Nigeria will spend about $150 million to provide electricity using off-grid solutions to her rural communities, its minister in charge of power, works and housing, Mr. Babatunde Fashola has disclosed.
Fashola said at a forum in Lagos – the 2016 European Union-Nigeria Business Forum, that the funds will be used to provide solar and gas independent power plants in 44 tertiary institutions, as well as develop small hydro dams in rural areas of the country.
According to him, the projects would be the anchors for the government revised rural electrification programme.
He noted that 37 of the 44 tertiary institutions audited for the projects were universities while seven were teaching hospitals.
The government, he stated will deploy 37 IPPs made up of nine gas plants and 28 solar plants with a combined generation capacity of 120 megawatts (MW) to power all the universities.

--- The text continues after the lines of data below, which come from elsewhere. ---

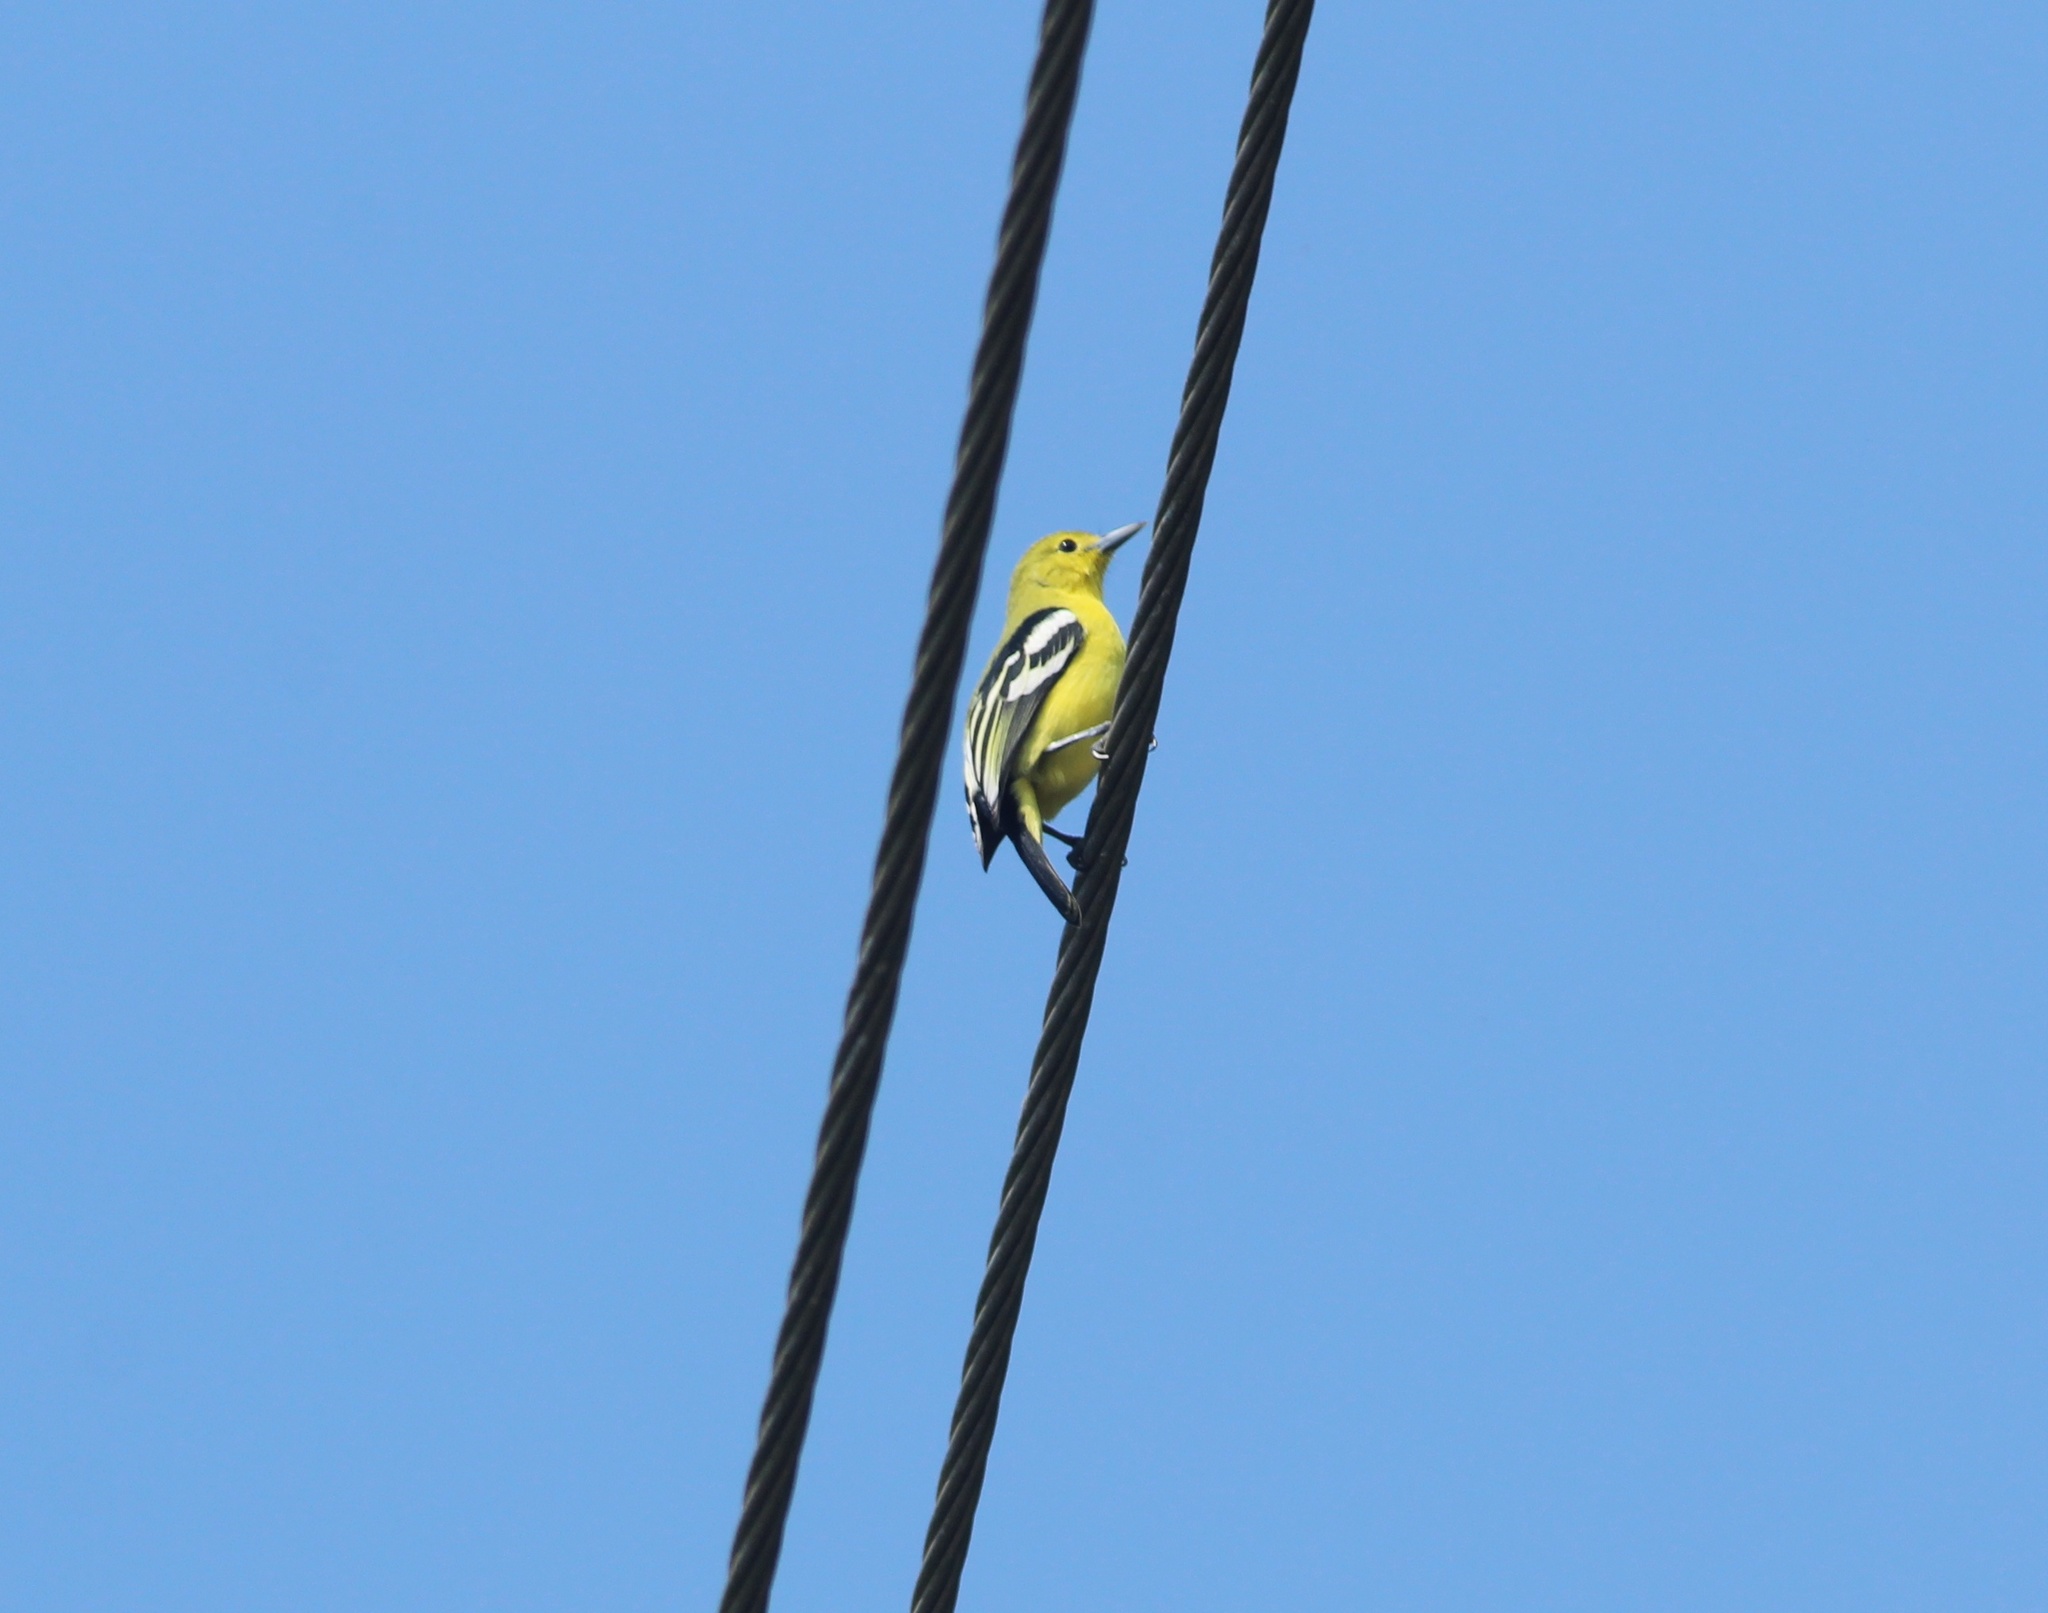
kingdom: Animalia
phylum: Chordata
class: Aves
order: Passeriformes
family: Aegithinidae
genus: Aegithina
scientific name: Aegithina tiphia
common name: Common iora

He also said President Muhammadu Buhari has approved the programme, adding that the 37 IPPs would replace 1,105 generators that were hitherto serving the institutions and generating 210MW of “inefficient and unclean energy”.
Nigeria had recently disclosed its review of its rural electrification programme to amongst other objectives, hinge it on using renewable and off-grid solutions to provide access to electricity for its rural population who are mostly not connected to the grid, or are connected but underserved by the grid.